WHAT IS EXPECTED:
Every entry below is to be copied word for word, with its pictures removed.

Machine-readable hardware designs
******************************

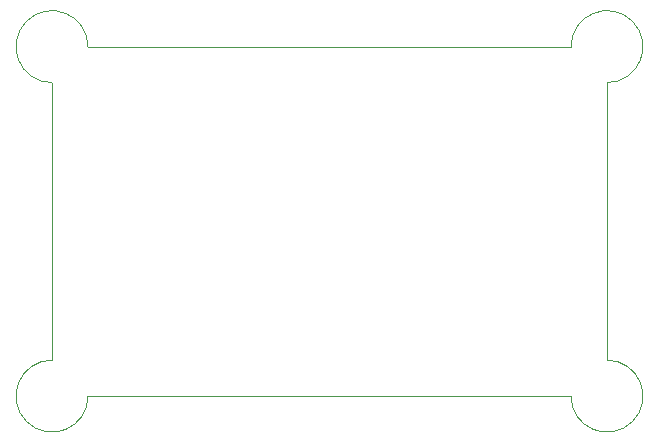
<source format=gm1>
%TF.GenerationSoftware,KiCad,Pcbnew,8.0.6*%
%TF.CreationDate,2024-11-27T12:56:47-08:00*%
%TF.ProjectId,Project 3 MCUdatalogger,50726f6a-6563-4742-9033-204d43556461,1*%
%TF.SameCoordinates,Original*%
%TF.FileFunction,Profile,NP*%
%FSLAX46Y46*%
G04 Gerber Fmt 4.6, Leading zero omitted, Abs format (unit mm)*
G04 Created by KiCad (PCBNEW 8.0.6) date 2024-11-27 12:56:47*
%MOMM*%
%LPD*%
G01*
G04 APERTURE LIST*
%TA.AperFunction,Profile*%
%ADD10C,0.050000*%
%TD*%
G04 APERTURE END LIST*
D10*
X38100000Y-61468000D02*
X38100000Y-84963000D01*
X38100000Y-61468000D02*
G75*
G02*
X41148000Y-58420000I0J3048000D01*
G01*
X85090000Y-84963000D02*
X85090000Y-61468000D01*
X41402000Y-58420000D02*
X41148000Y-58420000D01*
X41402000Y-58420000D02*
X82042000Y-58420000D01*
X85090000Y-84963000D02*
G75*
G02*
X82042000Y-88011000I0J-3048000D01*
G01*
X82042000Y-58420000D02*
G75*
G02*
X85090000Y-61468000I3048000J0D01*
G01*
X41148000Y-88011000D02*
G75*
G02*
X38100000Y-84963000I-3048000J0D01*
G01*
X41148000Y-88011000D02*
X82042000Y-88011000D01*
M02*

</source>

******************************

REPLY:
<source format=gm1>
%TF.GenerationSoftware,KiCad,Pcbnew,8.0.6*%
%TF.CreationDate,2024-11-27T12:56:47-08:00*%
%TF.ProjectId,Project 3 MCUdatalogger,50726f6a-6563-4742-9033-204d43556461,1*%
%TF.SameCoordinates,Original*%
%TF.FileFunction,Profile,NP*%
%FSLAX46Y46*%
G04 Gerber Fmt 4.6, Leading zero omitted, Abs format (unit mm)*
G04 Created by KiCad (PCBNEW 8.0.6) date 2024-11-27 12:56:47*
%MOMM*%
%LPD*%
G01*
G04 APERTURE LIST*
%TA.AperFunction,Profile*%
%ADD10C,0.050000*%
%TD*%
G04 APERTURE END LIST*
D10*
X38100000Y-61468000D02*
X38100000Y-84963000D01*
X38100000Y-61468000D02*
G75*
G02*
X41148000Y-58420000I0J3048000D01*
G01*
X85090000Y-84963000D02*
X85090000Y-61468000D01*
X41402000Y-58420000D02*
X41148000Y-58420000D01*
X41402000Y-58420000D02*
X82042000Y-58420000D01*
X85090000Y-84963000D02*
G75*
G02*
X82042000Y-88011000I0J-3048000D01*
G01*
X82042000Y-58420000D02*
G75*
G02*
X85090000Y-61468000I3048000J0D01*
G01*
X41148000Y-88011000D02*
G75*
G02*
X38100000Y-84963000I-3048000J0D01*
G01*
X41148000Y-88011000D02*
X82042000Y-88011000D01*
M02*

</source>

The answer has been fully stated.